When a red-light camera executive warned his bosses of an alleged bribery scheme in Chicago so serious it would "take down the contract and most likely the company," the corporate chiefs turned to the national law firm Quarles & Brady for help.
The result was a three-week, Quarles-led internal investigation that would mostly clear its client and end without a hint to stockholders — or to City Hall — that there might be a problem. For the next two years, millions of dollars continued to flow to Redflex Holdings Ltd. from its Chicago contract, the Australian company's largest and most lucrative camera program.
In the aftermath of Chicago Tribune reports last year about the close relationship between the company, its Chicago operations consultant and the former city official who oversaw its decadelong contract, Redflex now says the Chicago program was likely built on a $2 million bribery scheme and that the company-initiated internal investigation in 2010 was "clearly inadequate."
Those were the findings of a second law firm hired by the company in October following the newspaper reports, which also prompted Mayor Rahm Emanuel to accuse Redflex of deceiving City Hall and call for an investigation by the city's inspector general.
The starkly contrasting conclusions of two different law firms investigating the same claims have some legal experts scratching their heads.
"There is definitely a tale to be told there," said James Grogan, chief counsel of the state Attorney Registration and Disciplinary Commission. "There's no way to really know without all the facts, but much of it has to do with the nature of the relationship between the law firm and corporation.
"I mean, if you are hamstrung, limited on the people you are allowed to interview, the availability of records from outside the country, noncooperative employees, you might be stuck because of the limitations set by the company itself," he said. "The bottom line is they have a duty of competency, and to do as exacting a job as permissible under the conditions of that relationship.
"Sometimes the law firms themselves are the victims of a conspiracy."
John W. Daniels Jr., chairman of Milwaukee-based Quarles & Brady LLP, referred all questions to Redflex at the request of the company. Redflex representatives declined to comment.
"Quarles & Brady LLP provides excellent, timely and appropriate legal work for its clients, including completing internal investigations within the confines of the projects clients retain us to perform in any matter," the firm said in a statement to the Tribune. "The ethical rules that govern our conduct limit what we may say about our representation in any particular case without first receiving approval from our client."
In October, one of the law firm's longtime Chicago partners, Sanford Stein, accompanied the general counsel of Redflex's Phoenix subsidiary — Redflex Traffic Systems Inc. — to the Tribune's offices to be interviewed about the company's response to a 2010 whistle-blower letter. The letter, sent to the board of directors of the Australia-based parent company, detailed how the company plied former Chicago transportation official John Bills with "non reported lavish vacations" and the "illegal transfer of 'commission'" to him through its Chicago consultant.
Bills and the consultant, Marty O'Malley, have denied any wrongdoing.
Both Stein and then-Redflex General Counsel Andrejs Bunkse discredited the allegations during the October interview.
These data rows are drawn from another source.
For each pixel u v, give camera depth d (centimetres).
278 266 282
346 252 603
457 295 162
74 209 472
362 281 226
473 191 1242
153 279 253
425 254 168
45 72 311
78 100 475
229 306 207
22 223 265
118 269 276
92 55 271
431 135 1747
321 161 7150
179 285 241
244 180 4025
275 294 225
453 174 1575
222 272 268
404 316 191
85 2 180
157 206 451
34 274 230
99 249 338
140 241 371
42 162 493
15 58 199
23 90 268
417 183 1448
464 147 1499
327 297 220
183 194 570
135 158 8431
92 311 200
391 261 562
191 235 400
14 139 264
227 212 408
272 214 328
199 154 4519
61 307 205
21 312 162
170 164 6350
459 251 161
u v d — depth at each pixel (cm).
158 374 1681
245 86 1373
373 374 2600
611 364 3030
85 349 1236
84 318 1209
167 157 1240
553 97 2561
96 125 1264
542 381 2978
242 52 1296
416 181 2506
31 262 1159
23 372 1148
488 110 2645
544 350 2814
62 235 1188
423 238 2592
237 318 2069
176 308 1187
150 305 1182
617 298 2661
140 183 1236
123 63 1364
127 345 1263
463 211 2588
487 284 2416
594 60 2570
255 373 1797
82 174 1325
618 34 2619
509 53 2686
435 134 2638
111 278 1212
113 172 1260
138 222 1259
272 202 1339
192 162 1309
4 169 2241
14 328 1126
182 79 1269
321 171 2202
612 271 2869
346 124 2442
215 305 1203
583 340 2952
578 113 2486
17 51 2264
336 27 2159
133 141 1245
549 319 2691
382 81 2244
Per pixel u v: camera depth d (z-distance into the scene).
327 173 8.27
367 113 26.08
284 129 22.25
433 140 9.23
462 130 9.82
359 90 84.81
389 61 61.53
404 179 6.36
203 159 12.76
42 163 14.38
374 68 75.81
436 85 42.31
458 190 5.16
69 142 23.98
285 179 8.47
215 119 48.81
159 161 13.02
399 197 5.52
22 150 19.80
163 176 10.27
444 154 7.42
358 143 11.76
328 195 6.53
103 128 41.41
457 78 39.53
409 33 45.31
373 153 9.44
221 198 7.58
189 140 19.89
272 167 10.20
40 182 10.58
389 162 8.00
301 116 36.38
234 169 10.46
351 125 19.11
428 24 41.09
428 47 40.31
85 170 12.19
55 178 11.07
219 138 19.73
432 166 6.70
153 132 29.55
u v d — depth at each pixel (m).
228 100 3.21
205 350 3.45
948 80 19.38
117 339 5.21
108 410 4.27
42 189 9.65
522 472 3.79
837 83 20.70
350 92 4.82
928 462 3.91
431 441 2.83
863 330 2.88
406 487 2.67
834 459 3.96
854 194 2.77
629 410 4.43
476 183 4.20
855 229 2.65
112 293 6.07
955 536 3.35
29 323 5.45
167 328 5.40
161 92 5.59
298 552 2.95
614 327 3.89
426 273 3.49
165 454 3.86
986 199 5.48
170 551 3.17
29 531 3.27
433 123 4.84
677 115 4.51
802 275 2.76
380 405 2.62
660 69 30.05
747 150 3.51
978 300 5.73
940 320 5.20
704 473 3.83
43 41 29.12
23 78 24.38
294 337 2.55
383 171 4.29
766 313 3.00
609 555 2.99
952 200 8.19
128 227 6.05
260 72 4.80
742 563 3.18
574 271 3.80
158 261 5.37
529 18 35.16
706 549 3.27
They told the newspaper the Quarles & Brady review found no merit to the accusations, aside from one inadvertent $910 hotel stay for Bills at the Arizona Biltmore paid by a top company salesman who was disciplined with anti-bribery training.
"When I read the letter I expected to find a great deal more," Bunkse said in the interview. "And we dug in very deeply, exhaustively into the expense reports and records of the company to the point of extreme redundancy, and the issue — the one instance of a problem — was this one instance where there were no meals reimbursed, there was no flight reimbursed and a two-day hotel stay was found.
"In every other instance, nothing else came up that was problematic," Bunkse said.
Stein even staked his firm's 120-year reputation on it.
"It's our reputation that we put on the line every day for every client. But it is our reputation of our law firm that is far more important — and our service — that supersedes everything," Stein said toward the beginning of the interview. "So we are happy to say that our investigation, which Andy will talk about, is consistent with the high quality standards that we support."
Later in the interview, Stein sought to reinforce that the results were trustworthy because of the firm's involvement.